- _EXERCISE_
Every line of the data below should be retyped exactly, with no images carried over.

[Saved data entries]

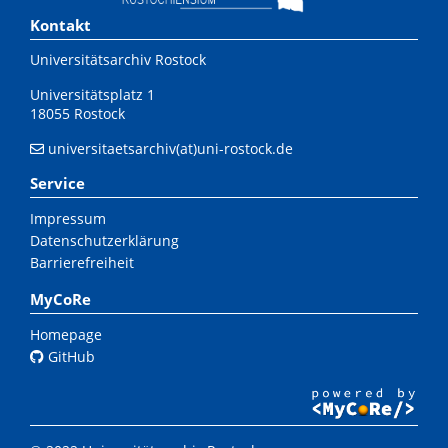
Kontakt
Universitätsarchiv Rostock
Universitätsplatz 1
18055 Rostock
universitaetsarchiv(at)uni-rostock.de
Service
Impressum
Datenschutzerklärung
Barrierefreiheit
MyCoRe
Homepage
GitHub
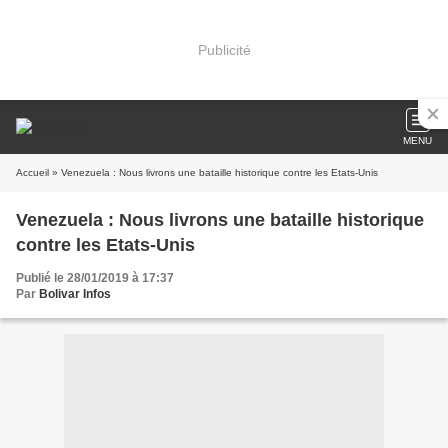
Publicité
MENU
Accueil
» Venezuela : Nous livrons une bataille historique contre les Etats-Unis
Venezuela : Nous livrons une bataille historique
contre les Etats-Unis
Publié le 28/01/2019 à 17:37
Par
Bolivar Infos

- _WRITTEN SOLUTION_
Kontakt
Universitätsarchiv Rostock
Universitätsplatz 1
18055 Rostock
universitaetsarchiv(at)uni-rostock.de
Service
Impressum
Datenschutzerklärung
Barrierefreiheit
MyCoRe
Homepage
GitHub
Publicité
MENU
Accueil
» Venezuela : Nous livrons une bataille historique contre les Etats-Unis
Venezuela : Nous livrons une bataille historique
contre les Etats-Unis
Publié le 28/01/2019 à 17:37
Par
Bolivar Infos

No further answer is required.